# Recommended Fluval Chi lighting/filtration upgrade



## shift

The pump on the Fluval chi is far to noisy lately so i think i'm going to give it an overall.. right now i have a DIY led light above it and was looking at something a little cleaner.

For the lighting i'm thinking of Finnex fugeray 10" or the EcoPico led arm. Does anyone have any experience with either of those?

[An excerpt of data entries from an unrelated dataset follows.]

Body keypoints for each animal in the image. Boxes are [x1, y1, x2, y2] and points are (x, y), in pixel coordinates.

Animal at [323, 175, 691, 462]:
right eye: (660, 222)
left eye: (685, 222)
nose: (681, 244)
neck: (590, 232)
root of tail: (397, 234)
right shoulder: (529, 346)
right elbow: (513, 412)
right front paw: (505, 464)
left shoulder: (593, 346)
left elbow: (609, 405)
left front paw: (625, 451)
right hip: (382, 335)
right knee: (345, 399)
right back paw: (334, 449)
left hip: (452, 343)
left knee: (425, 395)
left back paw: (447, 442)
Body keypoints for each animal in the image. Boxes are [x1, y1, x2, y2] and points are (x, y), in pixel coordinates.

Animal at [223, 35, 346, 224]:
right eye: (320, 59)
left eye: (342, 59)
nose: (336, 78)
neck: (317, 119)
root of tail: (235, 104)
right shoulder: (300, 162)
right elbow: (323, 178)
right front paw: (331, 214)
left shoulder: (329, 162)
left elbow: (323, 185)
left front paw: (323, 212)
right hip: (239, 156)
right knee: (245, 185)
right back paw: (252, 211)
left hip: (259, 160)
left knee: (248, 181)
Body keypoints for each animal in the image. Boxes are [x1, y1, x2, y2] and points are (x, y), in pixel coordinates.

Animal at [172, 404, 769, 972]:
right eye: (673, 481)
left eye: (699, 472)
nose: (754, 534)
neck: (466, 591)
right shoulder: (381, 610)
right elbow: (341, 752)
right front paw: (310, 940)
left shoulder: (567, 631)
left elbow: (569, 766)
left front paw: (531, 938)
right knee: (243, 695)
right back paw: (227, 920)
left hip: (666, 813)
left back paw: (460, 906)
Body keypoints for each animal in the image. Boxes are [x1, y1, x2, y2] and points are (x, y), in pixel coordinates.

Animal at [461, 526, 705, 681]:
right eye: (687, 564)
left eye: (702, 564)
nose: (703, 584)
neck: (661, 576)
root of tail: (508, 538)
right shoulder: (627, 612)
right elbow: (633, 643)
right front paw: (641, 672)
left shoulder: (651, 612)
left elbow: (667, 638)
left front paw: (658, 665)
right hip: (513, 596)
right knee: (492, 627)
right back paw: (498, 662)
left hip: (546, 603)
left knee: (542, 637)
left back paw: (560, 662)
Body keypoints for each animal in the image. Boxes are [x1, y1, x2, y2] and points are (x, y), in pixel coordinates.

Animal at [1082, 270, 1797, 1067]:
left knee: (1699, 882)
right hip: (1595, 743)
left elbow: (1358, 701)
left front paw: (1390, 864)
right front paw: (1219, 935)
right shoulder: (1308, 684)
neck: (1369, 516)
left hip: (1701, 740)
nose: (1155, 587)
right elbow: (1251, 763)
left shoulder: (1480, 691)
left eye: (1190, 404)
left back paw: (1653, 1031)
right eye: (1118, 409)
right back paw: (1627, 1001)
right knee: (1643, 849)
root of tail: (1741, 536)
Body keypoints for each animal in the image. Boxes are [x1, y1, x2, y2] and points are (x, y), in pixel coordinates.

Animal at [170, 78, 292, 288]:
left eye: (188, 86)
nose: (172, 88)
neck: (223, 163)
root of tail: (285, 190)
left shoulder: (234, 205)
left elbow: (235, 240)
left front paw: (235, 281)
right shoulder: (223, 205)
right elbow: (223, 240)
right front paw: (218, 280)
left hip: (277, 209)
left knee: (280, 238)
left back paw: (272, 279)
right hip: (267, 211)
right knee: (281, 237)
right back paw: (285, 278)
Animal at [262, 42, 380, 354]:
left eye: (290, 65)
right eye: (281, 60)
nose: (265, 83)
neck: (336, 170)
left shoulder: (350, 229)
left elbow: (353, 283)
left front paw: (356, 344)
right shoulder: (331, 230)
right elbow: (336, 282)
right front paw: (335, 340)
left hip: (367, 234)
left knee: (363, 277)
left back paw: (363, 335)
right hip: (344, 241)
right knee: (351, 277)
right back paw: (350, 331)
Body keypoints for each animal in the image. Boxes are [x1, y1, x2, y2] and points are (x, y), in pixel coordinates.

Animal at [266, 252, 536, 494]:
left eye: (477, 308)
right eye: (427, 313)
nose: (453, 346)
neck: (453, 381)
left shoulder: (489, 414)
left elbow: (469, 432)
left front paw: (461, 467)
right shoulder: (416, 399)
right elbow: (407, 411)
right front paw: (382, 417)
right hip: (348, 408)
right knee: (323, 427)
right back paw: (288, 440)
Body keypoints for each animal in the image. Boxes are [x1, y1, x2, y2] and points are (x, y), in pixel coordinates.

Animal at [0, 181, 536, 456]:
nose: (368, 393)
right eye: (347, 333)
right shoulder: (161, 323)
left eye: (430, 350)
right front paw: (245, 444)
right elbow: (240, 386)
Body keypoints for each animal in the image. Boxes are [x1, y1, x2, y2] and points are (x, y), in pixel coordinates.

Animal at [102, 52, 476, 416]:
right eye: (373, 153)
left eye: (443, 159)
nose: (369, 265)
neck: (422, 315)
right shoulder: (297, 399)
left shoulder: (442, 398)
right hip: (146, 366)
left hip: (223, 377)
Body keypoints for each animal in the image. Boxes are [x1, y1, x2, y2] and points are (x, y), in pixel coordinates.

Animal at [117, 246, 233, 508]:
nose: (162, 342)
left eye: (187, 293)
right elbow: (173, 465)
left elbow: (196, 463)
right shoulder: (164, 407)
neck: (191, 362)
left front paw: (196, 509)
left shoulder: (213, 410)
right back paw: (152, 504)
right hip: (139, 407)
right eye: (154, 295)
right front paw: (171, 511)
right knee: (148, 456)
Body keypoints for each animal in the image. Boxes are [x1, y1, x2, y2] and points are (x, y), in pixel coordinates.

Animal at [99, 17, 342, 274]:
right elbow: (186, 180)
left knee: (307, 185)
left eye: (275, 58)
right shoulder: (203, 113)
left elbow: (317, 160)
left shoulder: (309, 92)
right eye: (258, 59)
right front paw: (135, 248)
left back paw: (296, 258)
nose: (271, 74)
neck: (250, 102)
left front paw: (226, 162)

Filtration... TBD.. either a HOB or mini canister. Any recommendations?


----------



## Youmakemesohappy

I had 2 EcoPico strips, they are nice but a bit pricy for what it is imo.
I have read lots of good reviews about Fugeray so I'd personally go with one or two of them,
or even an Eheim Led


----------



## shift

I totaled it up and the EcoPico would have been 82$ all said and done.. it looks nice but thats a little pricey for what it is
The finnex would be 52$ shipped which is a little better and probally the winner *edit thanks Youmakemesohappy i just ordered the Finnex 


Next question on a mini canister (or something small and quiet for a filter)...
So far finnex px 360 looks nice but i cant find any in canada
Other option may be the zoo med 501.

Is there any other nice, good options (ideally in canada) that is not to expensive?


----------



## shift

So option 1. Add a second sponge filter to my 10g fry/shrimp tank and steal the aq20. Option 2 find a decently cheap canister. Most of the good cheap nano canisters ones have been in the US so far..


----------



## Reckon

There are couple threads referring to the Tom Rapids mini canister. A few guys here seem to like it. Perhaps try a search and see what you think of it? I don't own one so I can't provide a recommendation.


----------